Debating is a powerful teaching tool because it covers a range of subject areas and outcomes, as well as helping build social and emotional skills, critical thinking and being something real that students can engage with, rather than an abstract exercise.
2025 isn't that far away. The World Economic Forum reports that adults will likely need the ten skills listed below to thrive in the workplace in 2025:
· Complex problem solving
· Critical thinking
· People management
· Coordinating with others
· Emotional intelligence
· Judgement and decision making
· Service orientation
· Cognitive flexibility
Debating helps students develop these skills and be ready to tackle whatever challenges come their way.
2. Leadership Skills
Debating provides the opportunity for students to develop important leadership skills such as public speaking, teamwork, communication and being able to argue a point of view in a positive, calm and logical manner. Debating helps students to consider different perspectives and ideas and teaches students how to stand up for something they believe in, how to have their voice heard and how to share their ideas with others.
3. Social Skills
Debating is often referred to as a “team sport” because students work in teams. Usually when a debate is adjudicated, the team will receive a score as a whole rather than as individuals. As such, it’s important that team members learn to help and support each other to improve the performance of the team as a whole. Not only does debating teach teamwork and collaboration skills, but students also need to learn to negotiate with each other, discuss and resolve differences of opinion, make decisions as a team, solve problems, ensure that everyone’s ideas are heard, develop accountability as a team and learn to communicate well with others.
4. Thinking Skills
At the heart of debating is a dedication to thinking logically and critically. Students need to question the information and sources they find, explore different aspects and perspectives of a topic and seek ways to argue a particular point of view. Students also need to look for logical fallacies and flaws in the arguments of others, to back up their opinions with evidence and to rebut opposing information. Debating also provides a surprising number of opportunities for students to think creatively too – in coming up with ideas relating to their topic, in making their presentations interesting and effective, in ways to be persuasive and more. Debating is a wonderful activity for developing strong minds!
5. Real-life Learning
Debating programs offer students a way to have their ideas and voices heard in a whole new way. Students become deeply engaged when they are debating topics that are relevant to them, are topical in their communities or that may even lead to some kind of real change. Students can be involved in debating a local issue and then using their research to write letters to the editor of a newspaper or to local politicians. They could also debate decisions that affect them as students, class or school community members. Debating topics that students care about often lead to students developing ideas about ways to improve a situation or make a difference. A debate in front of another class, parents or another school is a real experience that can be very exciting for students and it is great preparation for situations where they may have to speak in public about something.
6. Integrated Learning
As mentioned previously, debating can be integrated into a class program by choosing topics that relate to a current area of study or to the students’ interests. This means that students are researching their debate topic for the purposes of a debate rather than for tasks with no real-world application. Here are just a few of the skills involved in debating that cross a variety of subject areas include:
· Digital and manual research skills
· Learning to find evidence to support an argument or position
· Learning to distinguish credible sources of information
· Finding and interpreting data
· Reading and summarising information
· Creating summaries or dot points
· Considering different perspectives on a topic
· Using technology for research
· Structuring a talk or essay (how to write an introduction, conclusion, points, examples etc)

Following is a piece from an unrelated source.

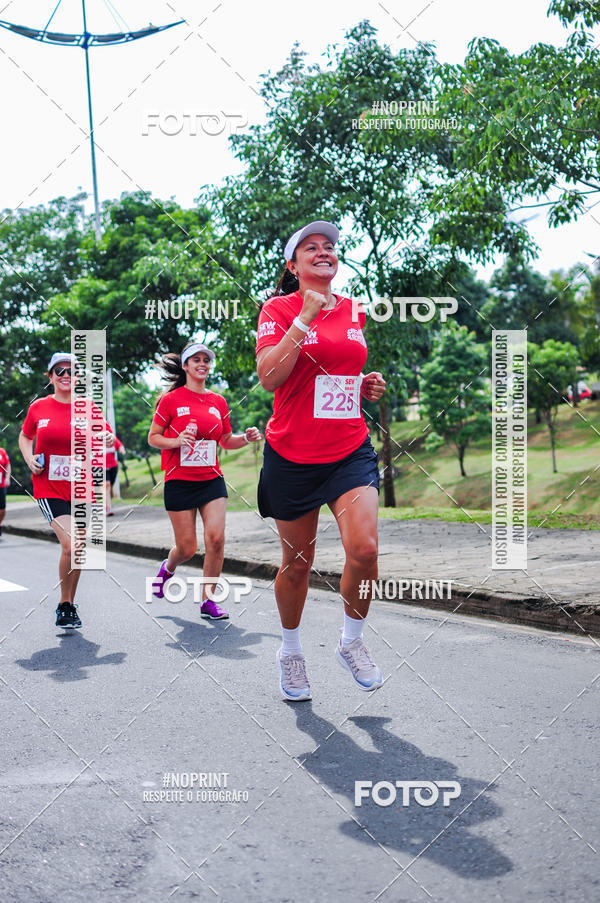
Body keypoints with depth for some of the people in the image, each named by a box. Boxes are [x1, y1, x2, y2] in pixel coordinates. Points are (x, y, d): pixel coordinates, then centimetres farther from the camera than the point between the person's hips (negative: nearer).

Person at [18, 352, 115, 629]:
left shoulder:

· Collaboration and teamwork skills
· Public speaking skills
· Developing confidence in working with others and communicating ideas
· Learning how to speak or write persuasively
7. Covering the Curriculum
Debating covers many curriculum outcomes from the learning areas of English and Humanities & Social Sciences in particular. Specific outcomes that are covered are shown in Section 6 of this handbook. Debating topics can also be crafted to include outcomes from Mathematics, Science, The Arts, Physical & Health Education and Technologies.
8. NAPLAN and High School Preparation Debating can be an excellent way of helping students to prepare for the persuasive writing section of NAPLAN testing, as well as learning how to structure their thoughts and writing in other areas too. Students learn the skills of persuasive writing through an activity that is much more engaging, collaborative and hands-on. Many schools now are finding that introducing students to debating in Year 6 is also a great way to help students prepare for high school where they will encounter more tasks such as essay writing and independent research. A debate essentially has very similar components to an essay and many teachers are finding that students who have participated in debating programs in primary school have an advantage in tackling the academic work of high school.
Those are just 8 of the many benefits of debating. As Barak Obama once said, “When students participate in debate, they learn to study issues in depth and from perspectives, a skill I use everyday in the Senate."